El documento nº 26 de la demanda no supone un reconocimiento de deuda como tal, encontrándose por el contrario incluido es lo que son las negociaciones previas anteriores al procedimiento en las que se cruzan una serie de ofertas entre las partes, que si llegan a prosperar evitan la existencia del procedimiento posterior, lo que aquí no se ha producido, pudiendo apreciar que el documento nº 26 es un fax remitido tras una serie de conversaciones telefónicas, según se dice en el mismo y en el que se fijan por el representante de la aseguradora las cantidades correspondientes a las indemnizaciones, lo que no fue aceptado de contrario como lo demuestra el contenido del otro fax aportado, documento nº 27 de la demanda, de fecha 29 de mayo de 2001, en el que se refiere la parte a la confirmación de la última oferta realizada.

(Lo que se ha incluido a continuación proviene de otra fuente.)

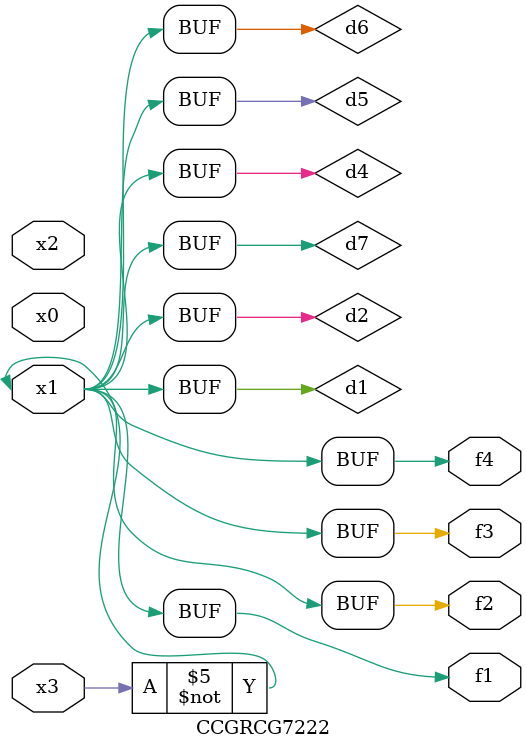
<source format=v>
module CCGRCG7222(
	input x0, x1, x2, x3,
	output f1, f2, f3, f4
);

	wire d1, d2, d3, d4, d5, d6, d7;

	not (d1, x3);
	buf (d2, x1);
	xnor (d3, d1, d2);
	nor (d4, d1);
	buf (d5, d1, d2);
	buf (d6, d4, d5);
	nand (d7, d4);
	assign f1 = d6;
	assign f2 = d7;
	assign f3 = d6;
	assign f4 = d6;
endmodule

</source>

Procede en consecuencia desestimar el recurso de apelación y confirmar por ello la resolución recurrida.
TERCERO.- En cuanto a las costas de la alzada, la desestimación del recurso de apelación implica que se impongan al apelante, de conformidad con lo dispuesto en los artículos 394-1 y 398-1 de la Ley de Enjuiciamiento Civil.
Vistos los preceptos legales citados y demás de general y pertinente aplicación,
Fallo
Que desestimando el recurso de apelación formulado por la representación procesal de Catalana de Occidente, S.A., contra la Sentencia dictada por el Sr. Juez del Juzgado de Primera Instancia número 3 de Villarreal en fecha tres de diciembre de dos mil tres, en autos de Juicio Ordinario seguidos con el número 62 de 2002, CONFIRMAMOS la resolución recurrida e imponemos el pago de las costas de la alzada a la parte apelante.
Notifíquese la presente Sentencia y remítase testimonio de la misma, junto con los autos principales al Juzgado de procedencia, para su ejecución y cumplimiento.
Así por esta nuestra Sentencia, de la que se unirá certificación al Rollo, lo pronunciamos, mandamos y firmamos.